Problem Statement:

visit_date is the column with unique values for this table.
Each row of this table contains the visit date and visit id to the stadium with the number of people during the visit.
As the id increases, the date increases as well.
 
Write a solution to display the records with three or more rows with consecutive id's, and the number of people is greater than or equal to 100 for each.

Return the result table ordered by visit_date in ascending order.

The result format is in the following example.

In [0]:
from pyspark.sql.functions import col, rank, count, expr
from pyspark.sql.window import Window
# Sample data
data = [
    (1, "2017-01-01", 10),
    (2, "2017-01-02", 109),
    (3, "2017-01-03", 150),
    (4, "2017-01-04", 99),
    (5, "2017-01-05", 145),
    (6, "2017-01-06", 1455),
    (7, "2017-01-07", 199),
    (8, "2017-01-09", 188),
]

# Define the schema
columns = ["id", "visit_date", "people"]

# Create DataFrame
stadium_df = spark.createDataFrame(data, schema=columns)

# dispaly the result
stadium_df.display()


id,visit_date,people
1,2017-01-01,10
2,2017-01-02,109
3,2017-01-03,150
4,2017-01-04,99
5,2017-01-05,145
6,2017-01-06,1455
7,2017-01-07,199
8,2017-01-09,188


In [0]:
stadium_df.createOrReplaceTempView('Stadium')

In [0]:
# Step 1: Filter rows where `people` >= 100
filtered_df = stadium_df.filter(col("people") >= 100)

# Step 2: Add rank column using Window function
window_spec = Window.orderBy("id")
ranked_df = filtered_df.withColumn("rnk", rank().over(window_spec))

# Step 3: Add the "island" column (id - rnk)
ranked_df = ranked_df.withColumn("island", col("id") - col("rnk"))

# Step 4: Identify islands with at least 3 consecutive rows
island_counts = (
    ranked_df.groupBy("island")
    .agg(count("*").alias("island_count"))
    .filter(col("island_count") >= 3)
)

# Step 5: Join back to filter rows matching the islands with >= 3 rows
result_df = (
    ranked_df.join(island_counts, on="island", how="inner")
    .select("id", "visit_date", "people")
)

# Step 6: Order by id (ascending) and people (descending) as an example
final_result = result_df.orderBy(col("id").asc(), col("people").desc())
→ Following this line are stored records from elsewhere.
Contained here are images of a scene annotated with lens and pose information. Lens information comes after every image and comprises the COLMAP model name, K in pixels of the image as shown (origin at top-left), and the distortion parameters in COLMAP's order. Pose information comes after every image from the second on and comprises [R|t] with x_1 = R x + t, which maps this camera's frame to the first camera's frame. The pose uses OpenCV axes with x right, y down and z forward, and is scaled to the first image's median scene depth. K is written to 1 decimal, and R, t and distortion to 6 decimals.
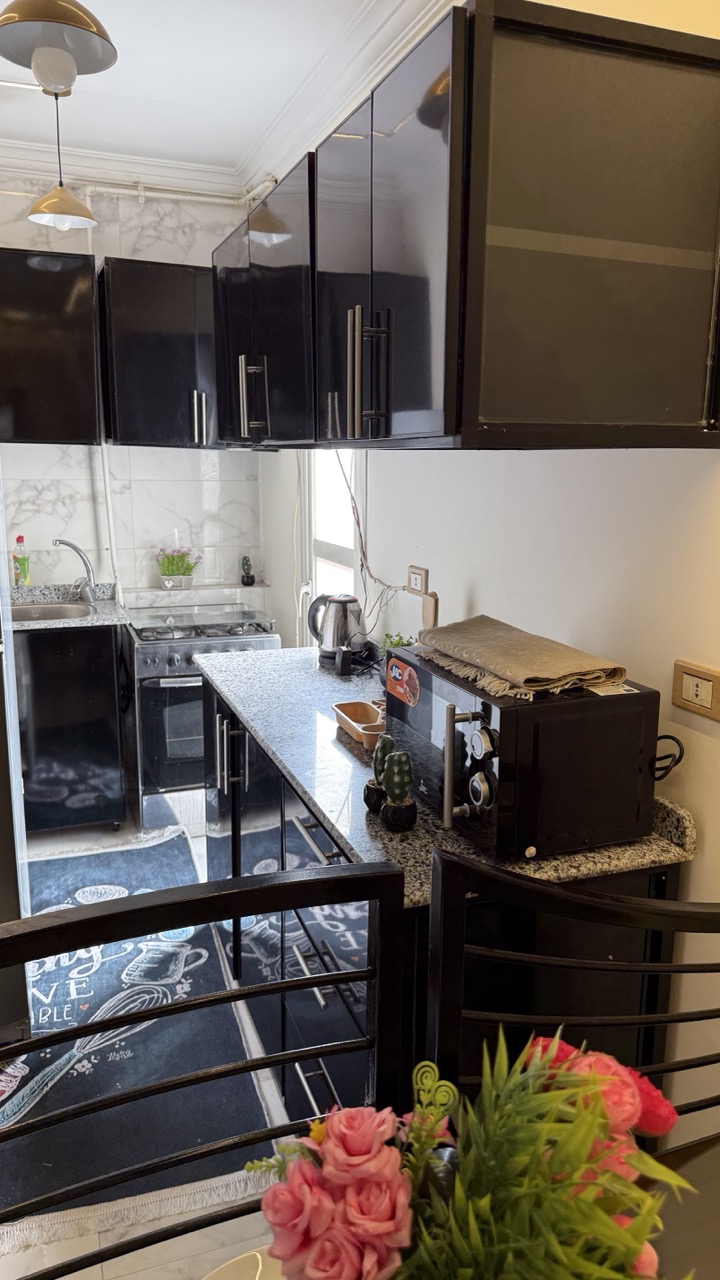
lens RADIAL K [[913.2, 0, 374.6], [0, 913.2, 632.4], [0, 0, 1]] dist [0.125453, -0.172254]
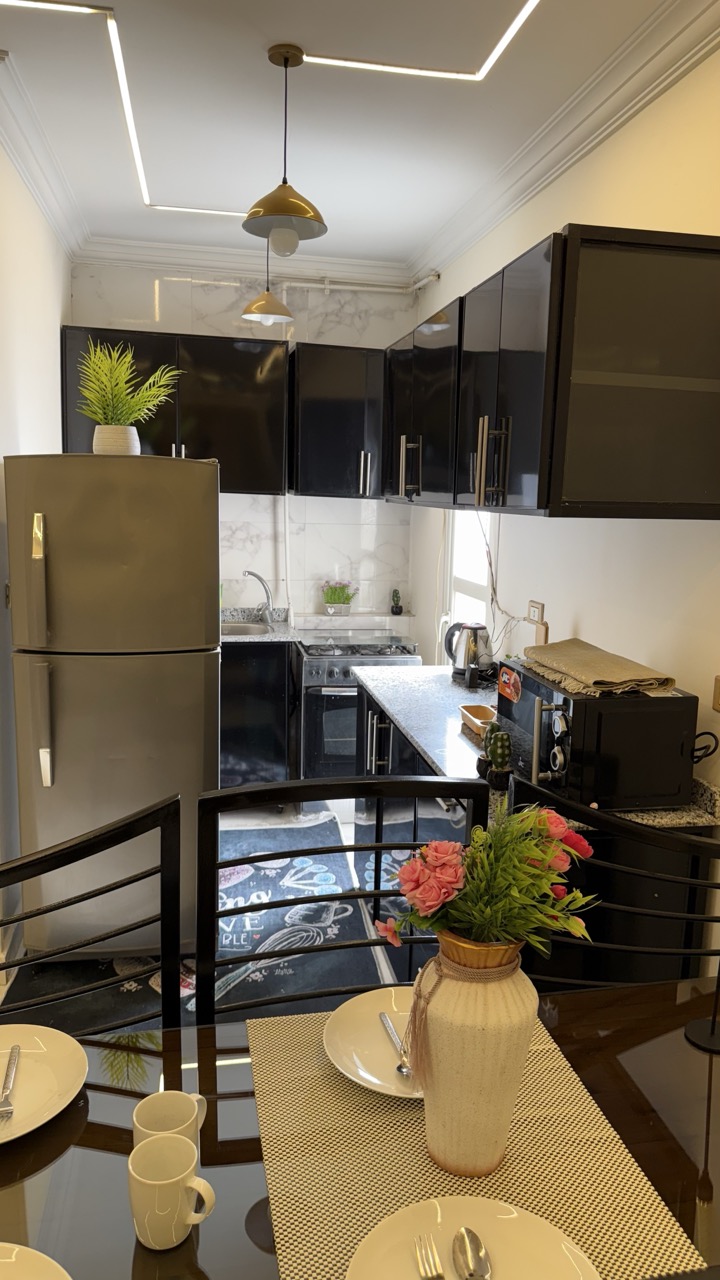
lens RADIAL K [[913.2, 0, 374.6], [0, 913.2, 632.4], [0, 0, 1]] dist [0.125453, -0.172254]
pose [[0.986552, 0.042757, -0.157756, 0.020638], [-0.049111, 0.998123, -0.036600, 0.017347], [0.155895, 0.043856, 0.986800, -0.169370]]
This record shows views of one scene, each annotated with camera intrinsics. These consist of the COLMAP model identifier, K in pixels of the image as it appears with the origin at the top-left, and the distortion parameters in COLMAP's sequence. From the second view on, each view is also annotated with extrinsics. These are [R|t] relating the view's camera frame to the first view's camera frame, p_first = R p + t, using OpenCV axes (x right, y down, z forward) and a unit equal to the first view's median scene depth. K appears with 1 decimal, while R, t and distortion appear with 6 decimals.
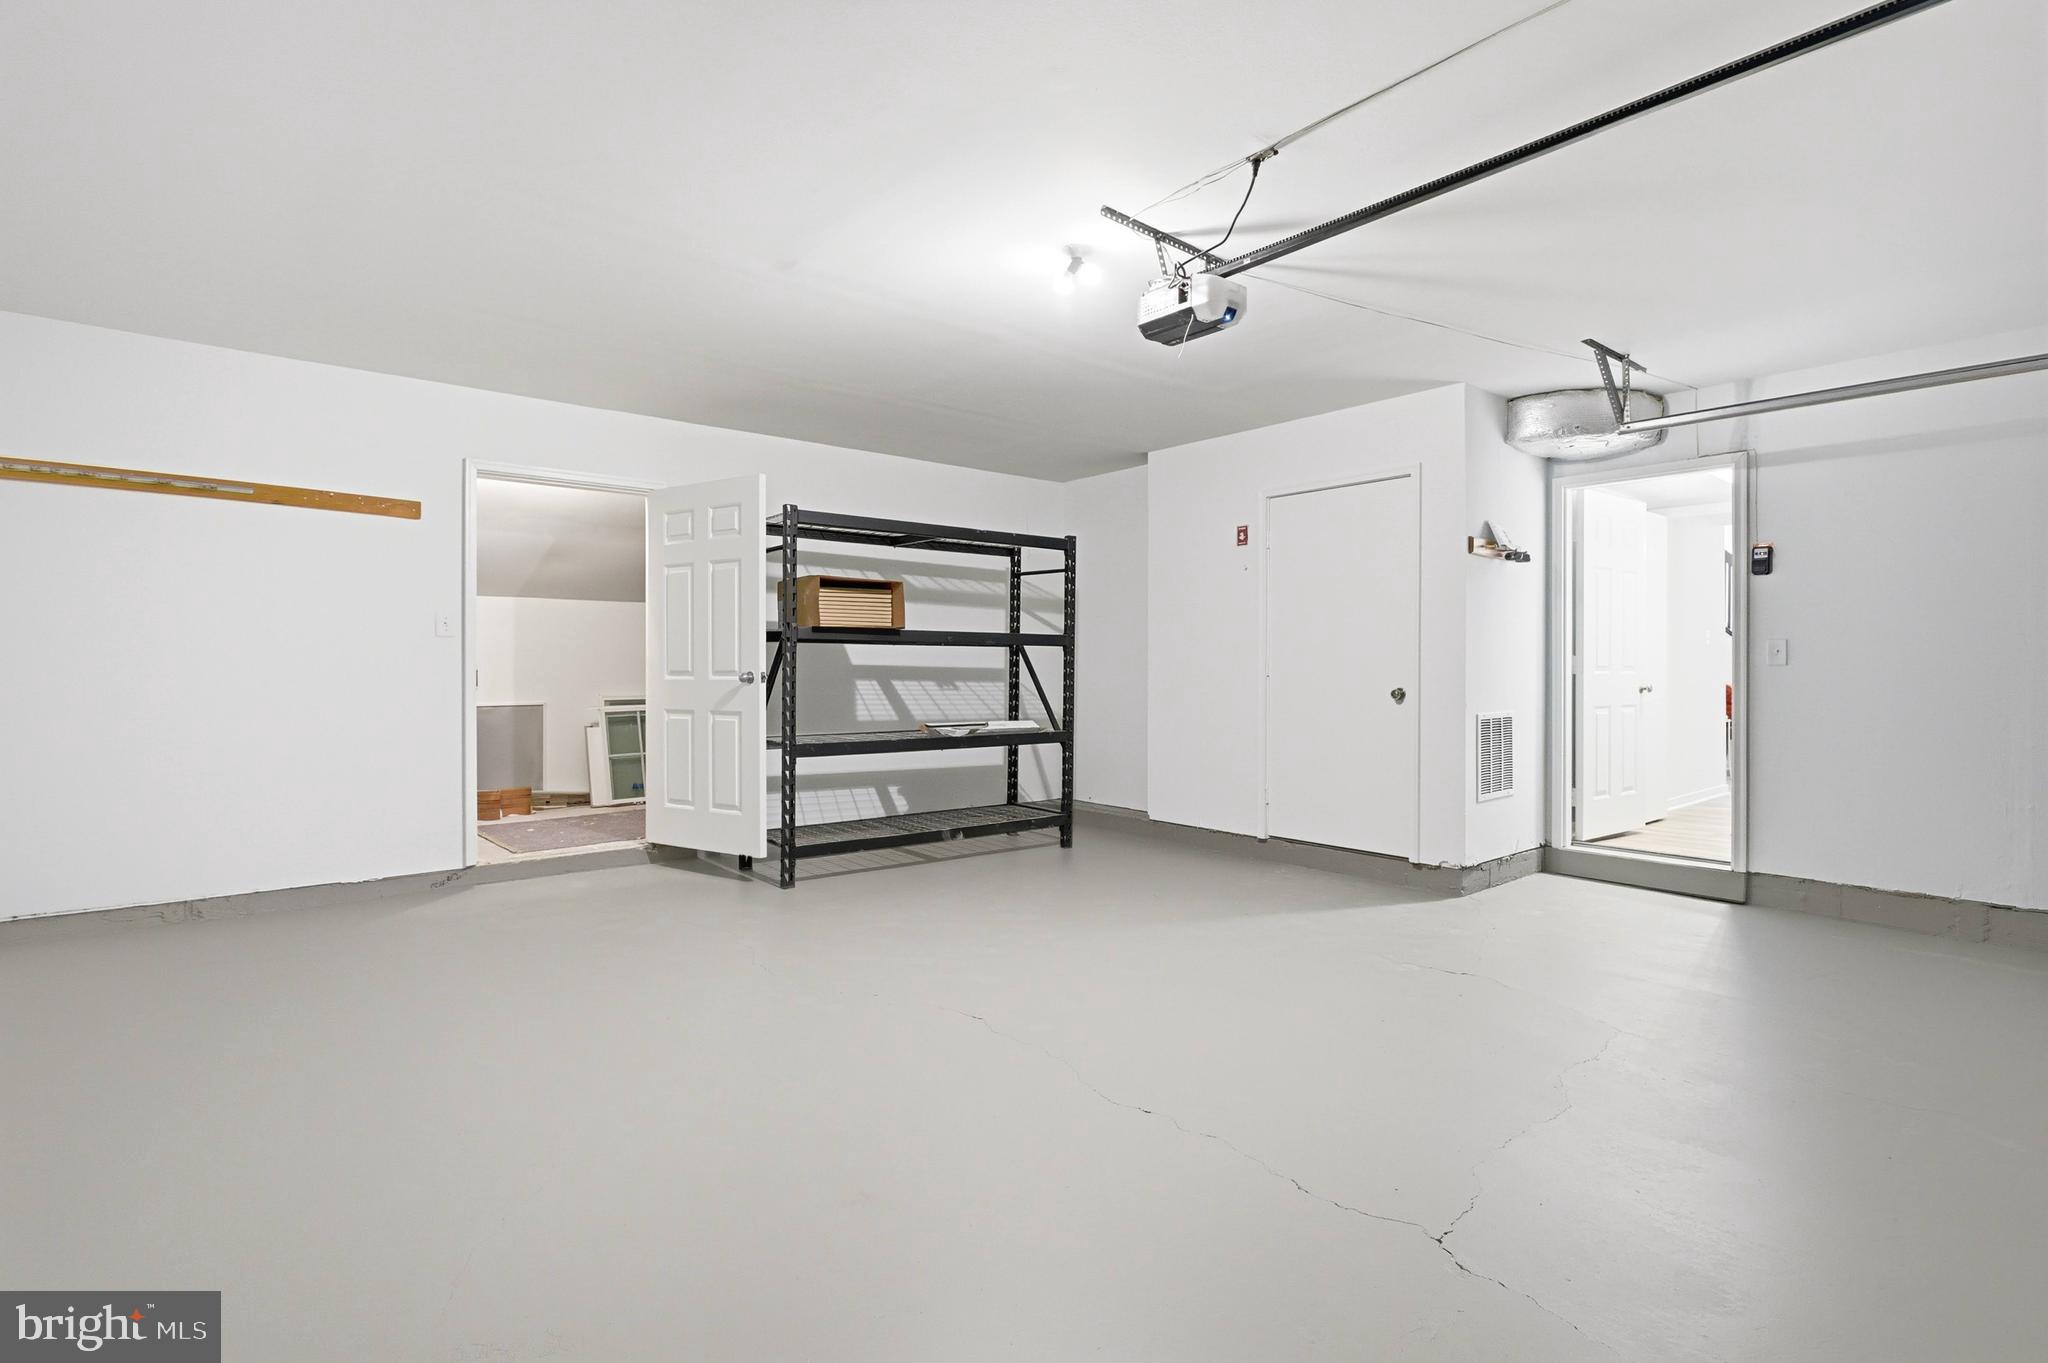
lens RADIAL K [[983.9, 0, 1028.0], [0, 983.9, 669.4], [0, 0, 1]] dist [-0.001556, -0.000101]
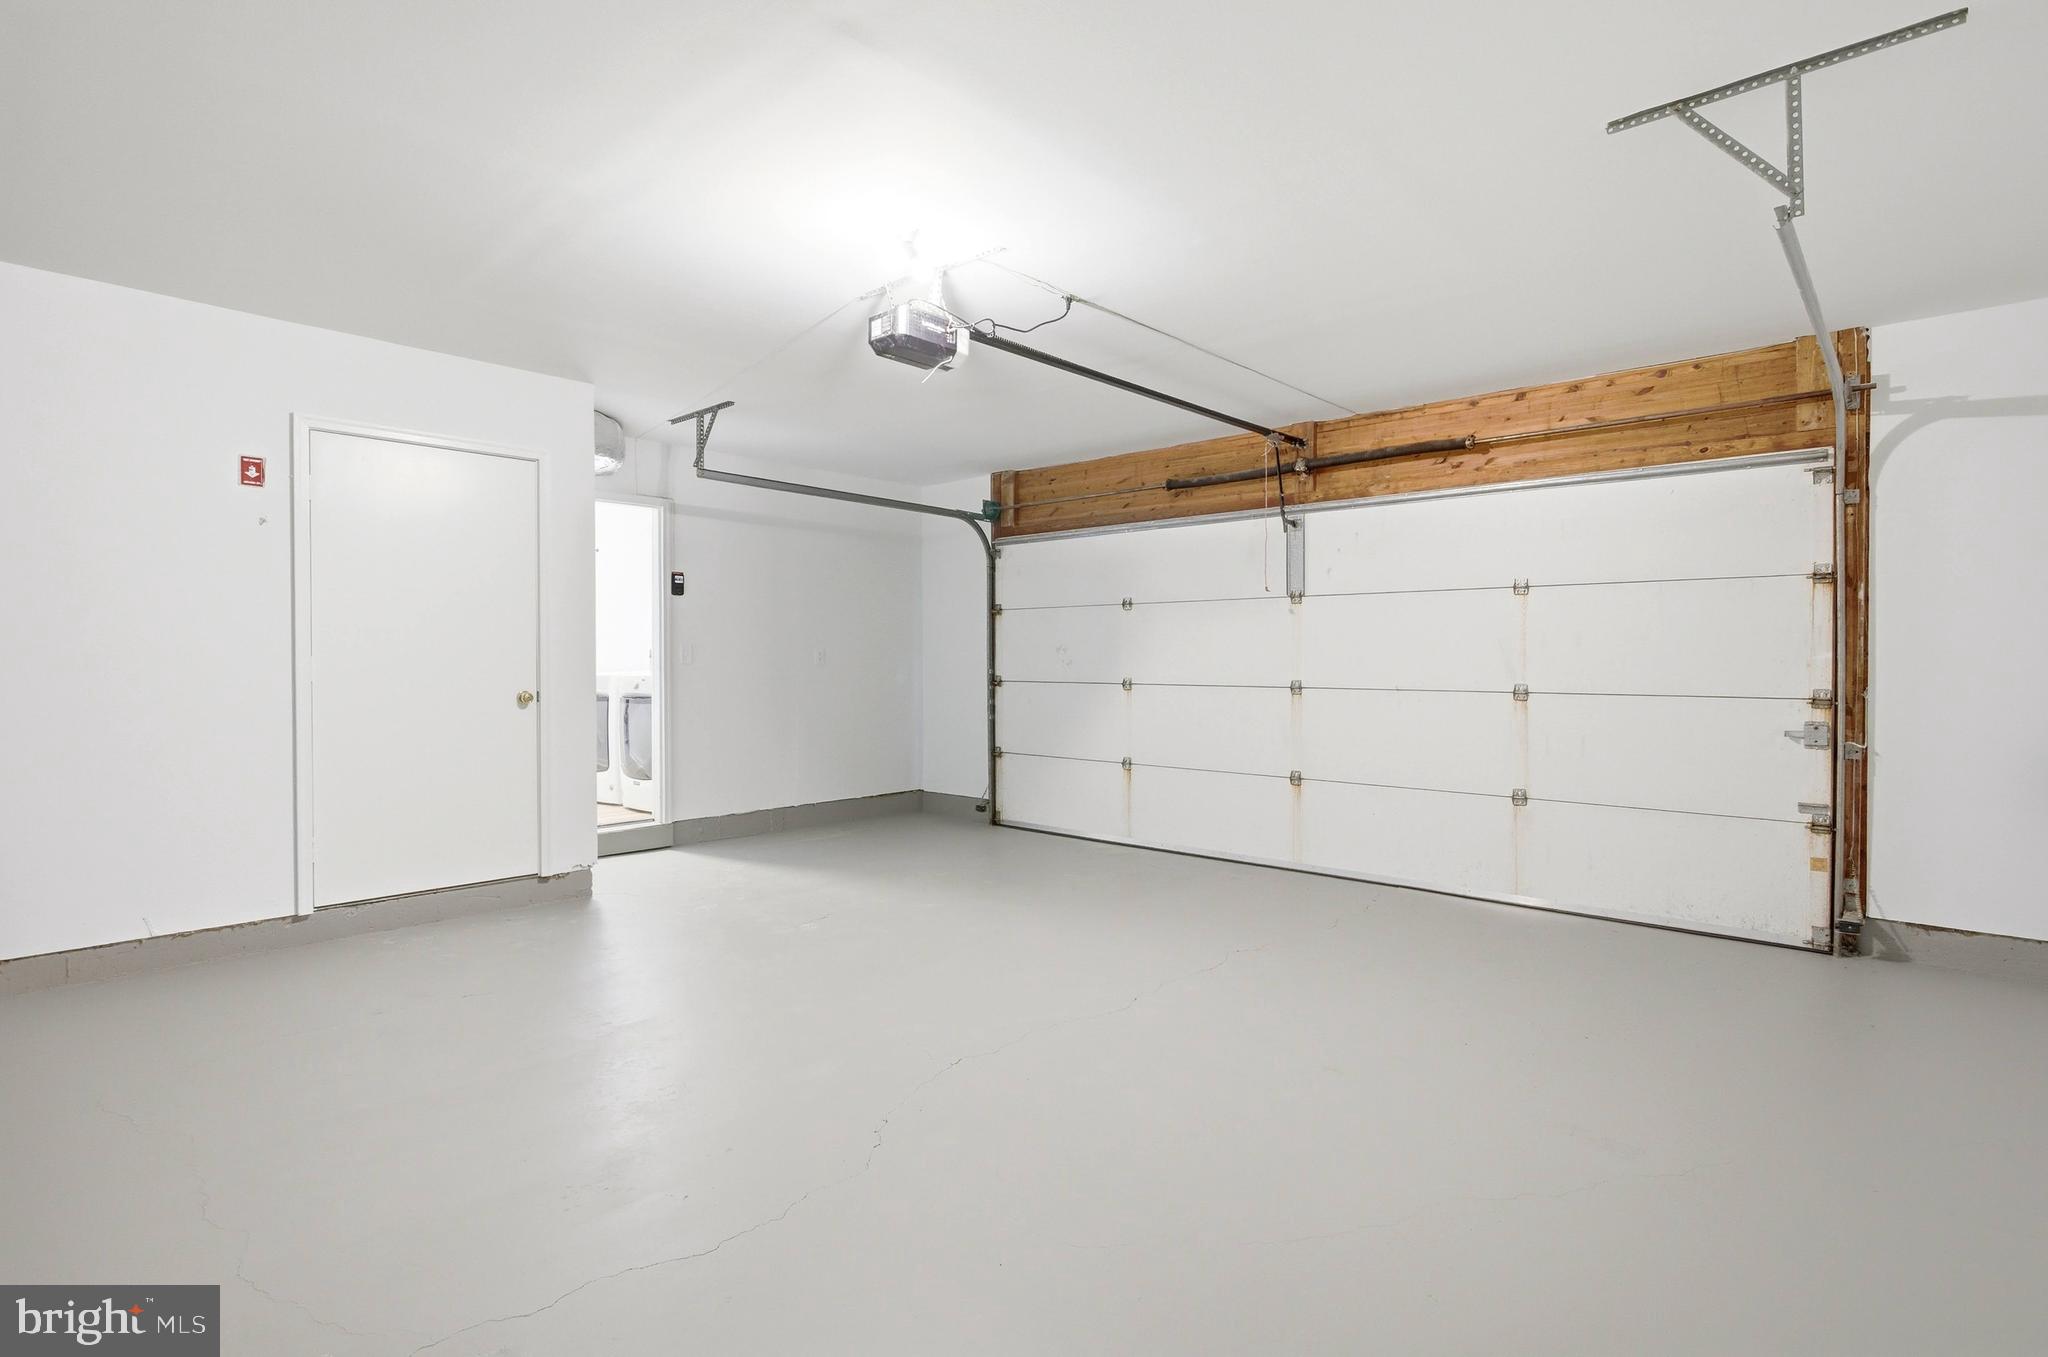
lens RADIAL K [[1005.8, 0, 1015.9], [0, 1005.8, 651.6], [0, 0, 1]] dist [-0.024143, 0.000060]
pose [[-0.129881, 0.006785, 0.991506, -0.647784], [-0.000177, 0.999976, -0.006866, -0.011600], [-0.991530, -0.001068, -0.129876, 0.721489]]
# display the final result
final_result.display()

id,visit_date,people
5,2017-01-05,145
6,2017-01-06,1455
7,2017-01-07,199
8,2017-01-09,188


In [0]:
%sql
WITH stadium_with_rnk AS
(
    SELECT id, visit_date, people, rnk, (id - rnk) AS island
    FROM (
        SELECT id, visit_date, people, RANK() OVER(ORDER BY id) AS rnk
        FROM Stadium
        WHERE people >= 100) AS t0
)
SELECT id, visit_date, people 
FROM stadium_with_rnk
WHERE island IN (SELECT island 
                 FROM stadium_with_rnk 
                 GROUP BY island 
                 HAVING COUNT(*) >= 3)
ORDER BY visit_date

id,visit_date,people
5,2017-01-05,145
6,2017-01-06,1455
7,2017-01-07,199
8,2017-01-09,188


Explanation of Code:

Filter Rows: Keep rows where people >= 100.
Rank Rows: Use the rank() function with a window ordered by id.
Calculate Island: Subtract the rank (rnk) from the id to identify groups of consecutive rows.
Group by Island: Count the number of rows in each island, keeping only those with at least 3 rows.
Filter Islands: Use a join to keep only rows belonging to these valid islands.
Order Result: Customize the order with orderBy().

Output:

If the data matches the input, the code will produce a DataFrame with rows ordered by id and people as specified. You can adjust the orderBy() to change the sorting.